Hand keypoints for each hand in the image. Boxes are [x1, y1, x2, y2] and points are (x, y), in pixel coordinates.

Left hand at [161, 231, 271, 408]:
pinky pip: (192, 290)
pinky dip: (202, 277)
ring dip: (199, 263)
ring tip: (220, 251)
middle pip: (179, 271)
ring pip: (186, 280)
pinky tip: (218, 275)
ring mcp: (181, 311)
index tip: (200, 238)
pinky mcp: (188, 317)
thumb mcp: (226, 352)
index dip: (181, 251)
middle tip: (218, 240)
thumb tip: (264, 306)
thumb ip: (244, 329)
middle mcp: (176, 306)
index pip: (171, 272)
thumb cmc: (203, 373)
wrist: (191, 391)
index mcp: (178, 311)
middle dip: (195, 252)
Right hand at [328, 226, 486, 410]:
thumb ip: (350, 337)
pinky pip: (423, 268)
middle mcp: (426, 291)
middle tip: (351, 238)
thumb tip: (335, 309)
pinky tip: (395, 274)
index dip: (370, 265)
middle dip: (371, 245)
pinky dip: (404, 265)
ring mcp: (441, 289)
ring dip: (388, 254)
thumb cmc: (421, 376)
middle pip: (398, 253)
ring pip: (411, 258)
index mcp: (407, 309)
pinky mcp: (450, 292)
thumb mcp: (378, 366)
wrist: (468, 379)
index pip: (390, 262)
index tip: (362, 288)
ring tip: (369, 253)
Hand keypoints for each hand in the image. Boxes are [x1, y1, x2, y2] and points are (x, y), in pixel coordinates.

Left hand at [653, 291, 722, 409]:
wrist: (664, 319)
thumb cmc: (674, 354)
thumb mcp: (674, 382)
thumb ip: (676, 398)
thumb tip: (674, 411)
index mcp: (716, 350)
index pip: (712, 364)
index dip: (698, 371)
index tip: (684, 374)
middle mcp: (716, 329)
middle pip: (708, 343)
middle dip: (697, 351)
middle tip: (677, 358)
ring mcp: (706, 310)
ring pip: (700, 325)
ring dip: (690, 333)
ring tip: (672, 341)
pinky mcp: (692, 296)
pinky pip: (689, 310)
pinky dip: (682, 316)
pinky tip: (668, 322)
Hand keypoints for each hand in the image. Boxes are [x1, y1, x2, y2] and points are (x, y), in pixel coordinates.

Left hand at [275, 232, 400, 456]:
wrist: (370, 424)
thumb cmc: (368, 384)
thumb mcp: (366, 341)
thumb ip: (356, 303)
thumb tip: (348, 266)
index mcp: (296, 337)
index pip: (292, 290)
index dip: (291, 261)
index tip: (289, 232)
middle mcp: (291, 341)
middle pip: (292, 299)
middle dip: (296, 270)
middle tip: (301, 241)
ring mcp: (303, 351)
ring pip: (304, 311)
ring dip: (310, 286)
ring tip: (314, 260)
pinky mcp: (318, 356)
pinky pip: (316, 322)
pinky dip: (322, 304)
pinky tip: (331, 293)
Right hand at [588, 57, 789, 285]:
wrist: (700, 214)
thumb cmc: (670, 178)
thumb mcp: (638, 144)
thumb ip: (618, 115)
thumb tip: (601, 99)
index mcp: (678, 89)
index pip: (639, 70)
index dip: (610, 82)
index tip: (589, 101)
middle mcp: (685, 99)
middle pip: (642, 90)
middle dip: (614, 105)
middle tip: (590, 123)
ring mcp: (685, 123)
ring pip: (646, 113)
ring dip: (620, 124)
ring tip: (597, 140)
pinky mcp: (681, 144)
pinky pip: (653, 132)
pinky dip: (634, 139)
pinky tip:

━━━━━━━━━━━━━━━━━━━━━━━━━━━━━━

## [TASK ITEM]
Type out all of the material again, word for word.

## [RESPONSE FOR THIS EXERCISE]
Hand keypoints for each hand in the image. Boxes are [x1, y1, x2, y2] and points are (x, y), in pixel coordinates.

Left hand at [161, 231, 271, 408]:
pinky pip: (192, 290)
pinky dip: (202, 277)
ring dip: (199, 263)
ring tip: (220, 251)
middle pip: (179, 271)
ring pip: (186, 280)
pinky tip: (218, 275)
ring mcp: (181, 311)
index tip: (200, 238)
pinky mcp: (188, 317)
thumb mcp: (226, 352)
index dip: (181, 251)
middle tip: (218, 240)
thumb tip: (264, 306)
thumb ip: (244, 329)
middle mcp: (176, 306)
index pip: (171, 272)
thumb cmc: (203, 373)
wrist: (191, 391)
index mcp: (178, 311)
middle dip: (195, 252)
Right hand at [328, 226, 486, 410]:
thumb ip: (350, 337)
pinky pip: (423, 268)
middle mcp: (426, 291)
middle tip: (351, 238)
thumb tip: (335, 309)
pinky tip: (395, 274)
index dip: (370, 265)
middle dip: (371, 245)
pinky dip: (404, 265)
ring mcp: (441, 289)
ring dip: (388, 254)
thumb cmc: (421, 376)
middle pip: (398, 253)
ring pip: (411, 258)
index mcp: (407, 309)
pinky mcp: (450, 292)
thumb mcp: (378, 366)
wrist: (468, 379)
index pip: (390, 262)
index tip: (362, 288)
ring tip: (369, 253)
Hand keypoints for each hand in the image. Boxes are [x1, y1, x2, y2] and points are (x, y), in pixel coordinates.

Left hand at [653, 291, 722, 409]:
wrist: (664, 319)
thumb cmc: (674, 354)
thumb mcp: (674, 382)
thumb ip: (676, 398)
thumb tip: (674, 411)
index mcp: (716, 350)
index pip: (712, 364)
index dip: (698, 371)
index tip: (684, 374)
middle mcp: (716, 329)
middle pip: (708, 343)
middle dip: (697, 351)
middle tip: (677, 358)
ring mcp: (706, 310)
ring pip: (700, 325)
ring dip: (690, 333)
ring tip: (672, 341)
pinky mcp: (692, 296)
pinky pip: (689, 310)
pinky dip: (682, 316)
pinky tip: (668, 322)
Hand keypoints for each hand in the image. Boxes are [x1, y1, x2, y2] and points are (x, y), in pixel coordinates.

Left hand at [275, 232, 400, 456]:
wrist: (370, 424)
thumb cmc: (368, 384)
thumb mcp: (366, 341)
thumb ip: (356, 303)
thumb tip: (348, 266)
index mcp: (296, 337)
index pip: (292, 290)
index dip: (291, 261)
index tip: (289, 232)
middle mcp: (291, 341)
middle pip: (292, 299)
middle dip: (296, 270)
middle tip: (301, 241)
ring mcp: (303, 351)
ring pip: (304, 311)
ring dip: (310, 286)
ring tip: (314, 260)
pinky mcp: (318, 356)
pinky pip: (316, 322)
pinky dip: (322, 304)
pinky tip: (331, 293)
Right hand at [588, 57, 789, 285]:
wrist: (700, 214)
thumb cmc: (670, 178)
thumb mcp: (638, 144)
thumb ip: (618, 115)
thumb tip: (601, 99)
index mcp: (678, 89)
index pip: (639, 70)
index dip: (610, 82)
index tip: (589, 101)
middle mcp: (685, 99)
middle pip: (642, 90)
middle dip: (614, 105)
middle tip: (590, 123)
ring mcp: (685, 123)
ring pip: (646, 113)
ring dip: (620, 124)
ring tip: (597, 140)
pinky mcp: (681, 144)
pinky pip: (653, 132)
pinky dip: (634, 139)
pinky tip:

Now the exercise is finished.